Ricardo E. Calvo MD PhD

The process of transformation in Cuba is not a subject conducive to a brief and simple treatment as the experience has shown in former communist countries.

It has been said following the collapse of communism that it would take some months to reform the political system, years to change the economic structure and several decades to effect a repairing evolution in the hearts and mind of the people. The latter will constitute the slowest most complex and elusive component of any process of transforming Cuba out of Marxism.

The norms of human behavior develop and are adopted gradually in an evolutionary fashion. They do not change overnight. An important factor that works against change is the length of time the previous rulers were in effect. The communist regime in Cuba has been in place for almost two generations and around 70% of the actual population of Cuba was born after the 1959 revolution. This is a population that has never experienced the slightest exposure to any other set of societal norms but that of the Communist Party.

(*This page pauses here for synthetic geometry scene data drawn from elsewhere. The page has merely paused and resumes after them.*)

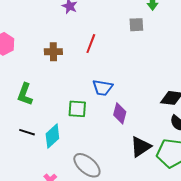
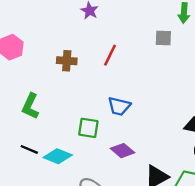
purple diamond: (120, 113) -> (123, 151), moved, turned -70
cyan diamond: (52, 136) -> (58, 156), turned 60

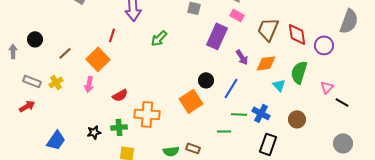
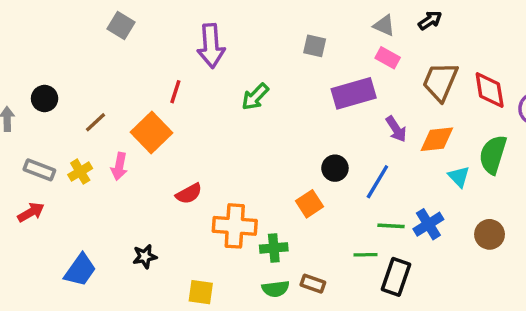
purple rectangle: (217, 36) -> (354, 93), turned 50
pink arrow: (89, 84) -> (119, 166), moved
orange square: (191, 101) -> (309, 204), size x0.7
blue cross: (261, 113) -> (428, 224), turned 30
green cross: (119, 127) -> (274, 248), moved
black rectangle: (268, 144) -> (396, 277), moved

In any transformation there is only a certain amount of time to carry out changes before people wish to settle back down to normal routines. Therefore, in a paradoxical way, any slow pace of change for rules of conduct tends to work against any sort of transformation.

If some evil is introduced in the body of politics whether by usurpers of power or by legitimate leaders acting inmorally, then order in the moral domain is deranged and the proper balance is only reestablished by removing the wrongdoers, punish them and reestablishing the previous status. The reestablishment of a normal situation in society is closely related to the task of healing the rift between the government and the people who are alienated from it. This is done by powerfully repudiating the past and not by compromising with it.

People will develop an allegiance to legal and constitutional principles when they understand fully that the principles of legality and the rule of law are part of their own values.

This purification of the Marxist era means that their ideas and the values have been definitely condemned and banished and the people can see the political and economic domain as cleansed.

The future government of Cuba must be cleansed of personnel who can not be trusted to hold power. As a result, the people will feel more confident that their leaders are not simply mouthing democratic ideas while surreptitiously undermining them.

We must condemn communism openly and radically without hesitation. Only in this way we shall be able to avoid seeing many sectors of the population claiming at some time in the future that some of the communist principles are somehow compatible with democracy and that socialism is not really that bad.

To exclude known communist from holding political office is indispensable as integral part of the transition period. It is not an indication of intransigence or of a new dictatorship. It is based on the simple idea that they can not be trusted to exercise political power consistent with democracy. The transition out of Marxism will need ample breathing space and time during which it can lay down the roots without the danger that the old Marxists will maneuver to undermine it as they practice the art of using power. The fundamental change in Cuba must be accompanied by the complete replacement of the ruling elite without being afraid of being accused of offending legality or lacking compassion.